Chose: Treat the agent framework as architectural R&D, not a shipping product

Over: Ship the agent framework as the core product immediately

Ten days, five iterations. The Yulier line explored intent clarification, trust calibration, operator steering, and a 12-model evaluation. It proved the architecture for how an AI assistant should reason about tasks, know when to escalate, and earn trust over time. But it also revealed the infrastructure couldn't support it yet.

The agent architecture feeds directly into Assist's design. The concepts — trust calibration, escalation protocols, operator steering — are in the platform. The standalone agent framework is archived, its lessons extracted.

2025-12 infra

Self-Host Everything

Chose: Run all infrastructure on owned hardware with no SaaS dependencies

Over: Use managed services (AWS RDS, managed Kubernetes, auth0, etc.)

Every SaaS dependency is a price increase waiting to happen, a terms-of-service change, an API deprecation. Self-hosting means the platform's cost structure is fixed hardware, not variable API calls. It also means understanding every layer — when something breaks, the answer is in our logs, not a vendor's status page.

CNPG PostgreSQL, NATS JetStream, SeaweedFS, Harbor registry, custom IDP, VictoriaMetrics, Grafana — all self-hosted on a 5-node cluster behind a NetBird overlay network.

2025-11 infra

NetBird Overlay Network

Chose: NetBird mesh VPN for all internal service communication

Over: Expose services publicly with API keys or use Tailscale/Cloudflare Tunnel

Internal applications should not be reachable from the public internet at all. NetBird creates a WireGuard mesh between nodes where services communicate on private IPs. No port exposure, no public DNS for internal endpoints, no attack surface.

Every internal service — Harbor, Grafana, NATS, admin panels — is accessible only through the NetBird overlay. Public-facing services go through Traefik with Cloudflare DNS.

2025-12 infra

NATS JetStream for Messaging

Chose: NATS JetStream with JWT/NKey auth for all inter-service messaging

Over: RabbitMQ, Redis Pub/Sub, or direct HTTP between services

NATS gives pub/sub, request/reply, key-value storage, and object storage in one system. JetStream adds persistence and exactly-once delivery. JWT/NKey auth means each service has scoped credentials. The KV store replaced Redis for session caching. One dependency instead of three.

Session storage, event streaming, service-to-service RPC, and real-time WebSocket fan-out all run through NATS. The Pylon introspection system uses NATS subjects for service registration.

2026-03 infra

sops to SealedSecrets

Chose: Bitnami SealedSecrets for Kubernetes secret management

Over: Continue using sops for encrypted secrets in git

sops works for encrypting files but doesn't integrate with Kubernetes natively. SealedSecrets encrypts with the cluster's public key — the encrypted form can live in git, and only the cluster can decrypt it. No key distribution, no decryption step in CI.

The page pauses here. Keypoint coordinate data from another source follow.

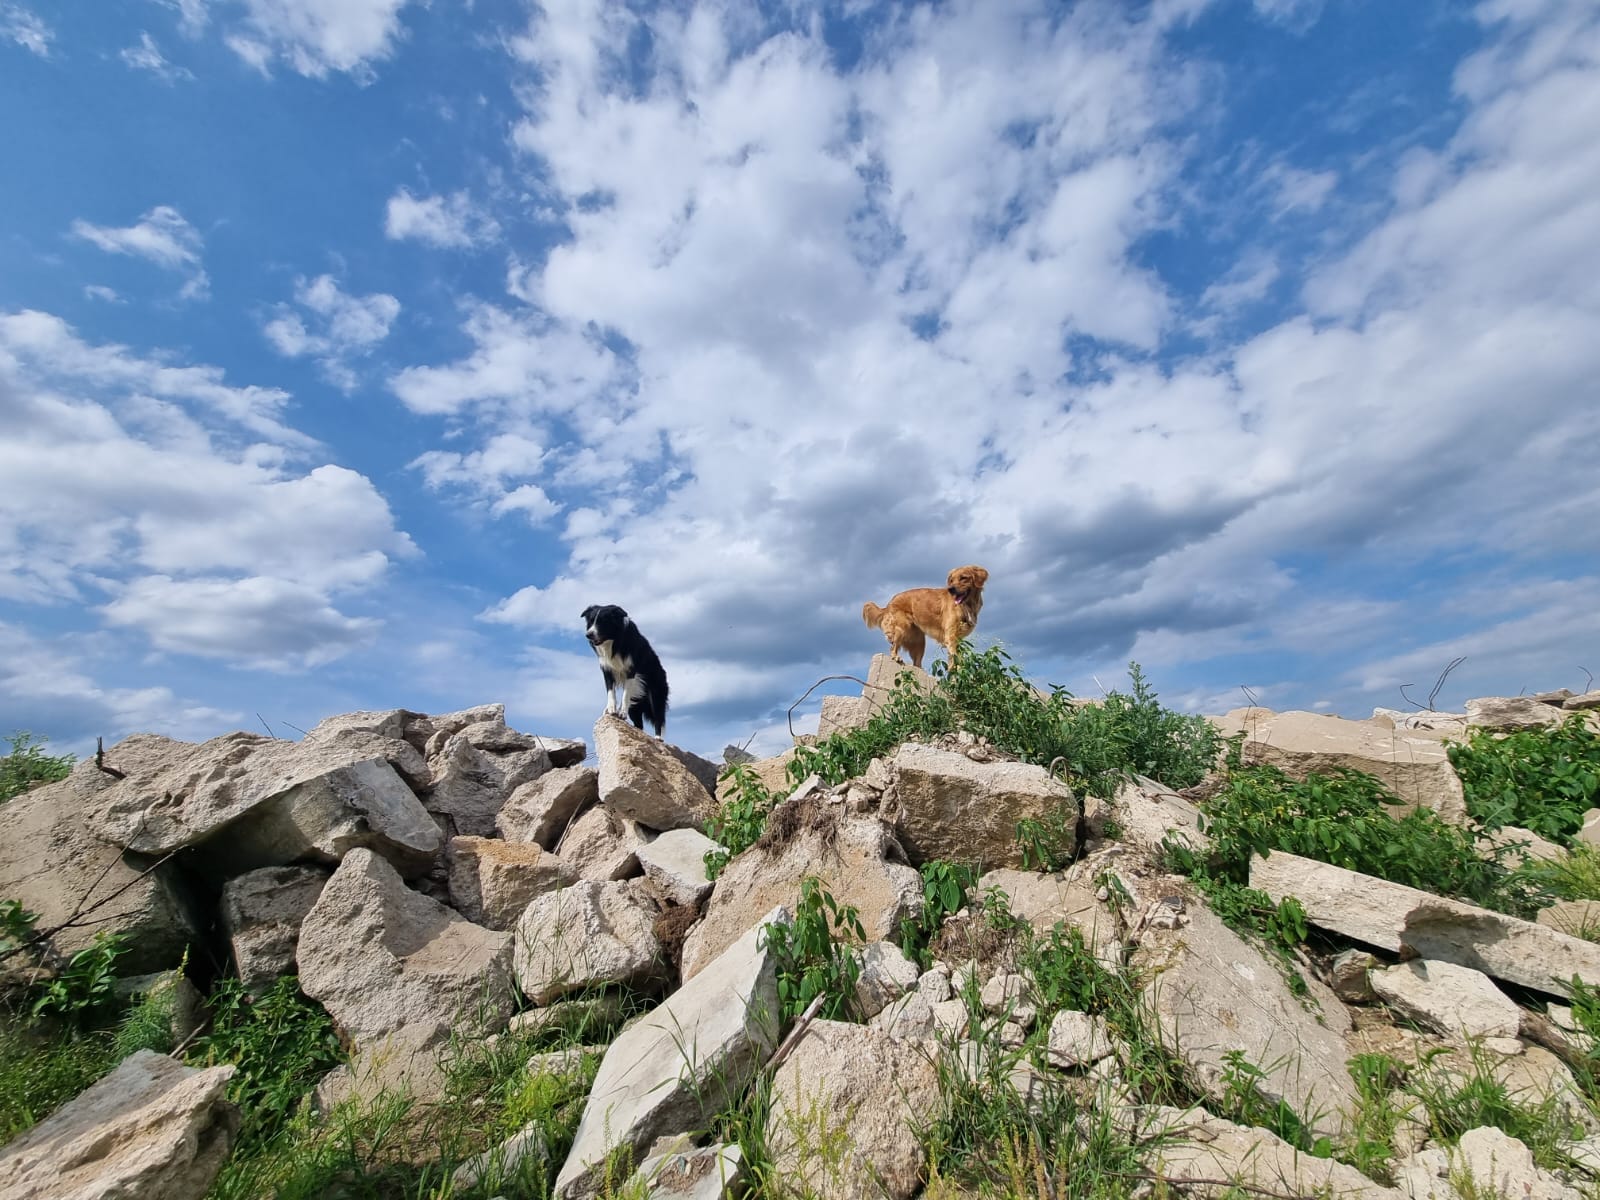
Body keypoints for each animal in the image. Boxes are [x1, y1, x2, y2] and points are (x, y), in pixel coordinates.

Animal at [582, 604, 668, 739]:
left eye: (603, 622)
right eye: (591, 622)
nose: (588, 635)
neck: (614, 642)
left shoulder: (631, 670)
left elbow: (625, 694)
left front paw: (622, 713)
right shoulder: (607, 670)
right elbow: (610, 691)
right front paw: (611, 709)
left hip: (656, 693)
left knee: (658, 717)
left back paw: (658, 738)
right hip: (636, 704)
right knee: (639, 724)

All secrets are SealedSecrets committed to the infrastructure repo. The deploy CLI creates SealedSecrets automatically during provisioning.

2026-03 product

Receptionist to Assist

Chose: Rebrand from dental receptionist to multi-channel AI communication platform

Over: Stay focused on the dental vertical

The receptionist solved dental phone calls, but the architecture — voice pipeline, booking engine, knowledge retrieval, agent framework — was general. The episode/session/artifact model works for any business communication channel. Staying dental-only would have been artificially constraining the platform.

Assist handles voice, chat, and eventually email and SMS. The dental receptionist becomes the first Assist integration, not the whole product.

2026-03 tooling

Custom Deploy CLI

Chose: Build a Rust CLI that handles init, provision, and deploy for every service

Over: Use Helm, ArgoCD, or manual kubectl workflows

Helm charts are too abstract. ArgoCD adds another system to maintain. The deploy CLI knows about our specific infrastructure — it creates namespaces, provisions databases, generates NATS credentials, creates SealedSecrets, builds containers, and deploys with health checks. One command, zero manual steps.

Every service deploys with `deploy up`. New services bootstrap with `deploy init`. The CLI is the single source of truth for how code becomes a running service.